◆ Data ◆
%%

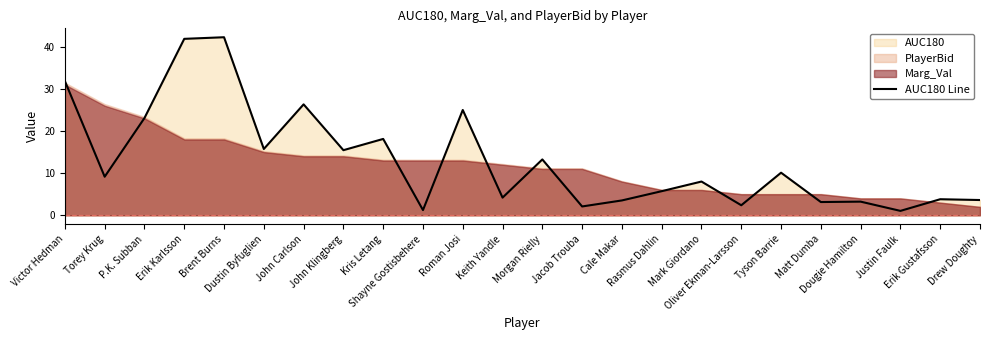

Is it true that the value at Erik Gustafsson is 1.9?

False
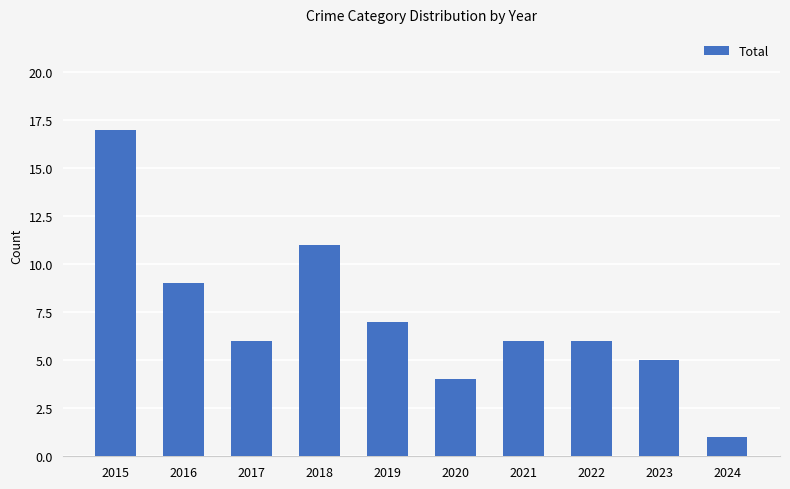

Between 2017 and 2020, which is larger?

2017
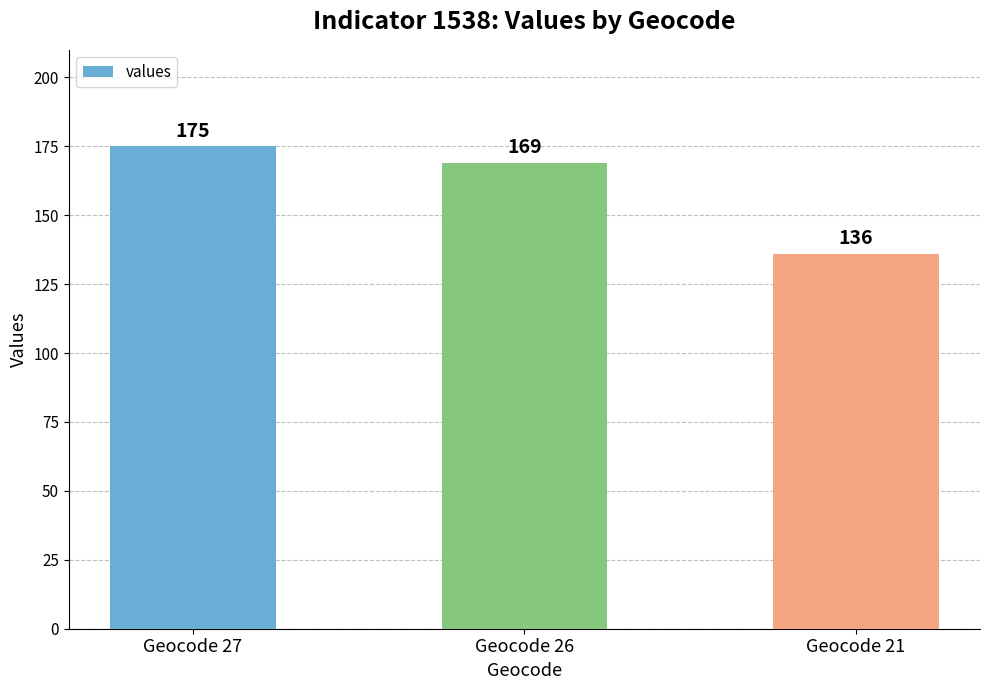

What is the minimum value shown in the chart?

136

%%
%%

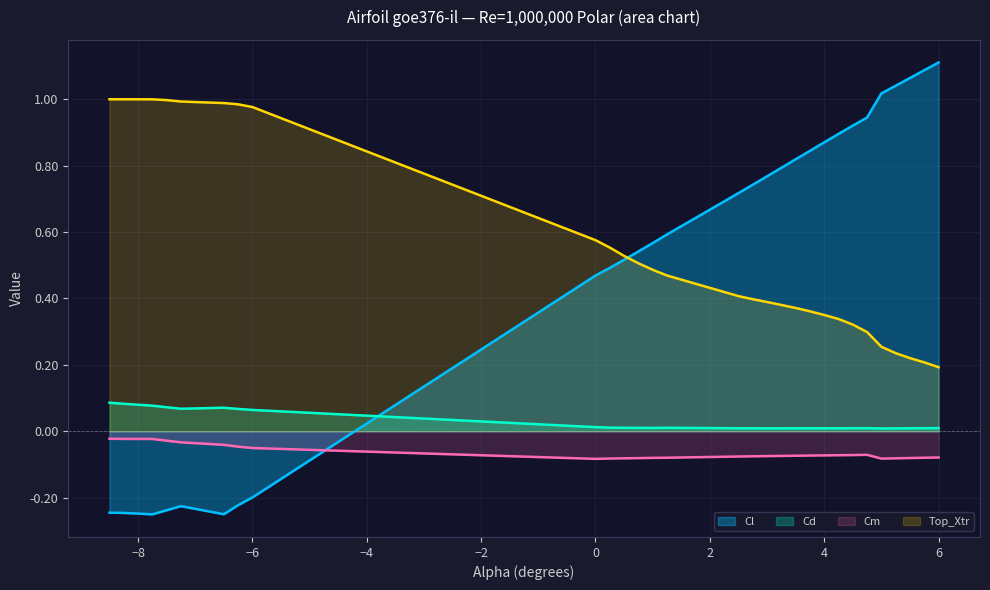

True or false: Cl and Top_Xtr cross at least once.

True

%%

◆ To-do item ◆
Reproduce the lines of the records, unchanged, starting with the line containing "Is it true that" and ending with the line containing "What is the minimum value shown in the chart?", with both of those lines included. Leave the pictures out of your copy.

◆ Answer section ◆
Is it true that the value at Erik Gustafsson is 1.9?

False

Between 2017 and 2020, which is larger?

2017

What is the minimum value shown in the chart?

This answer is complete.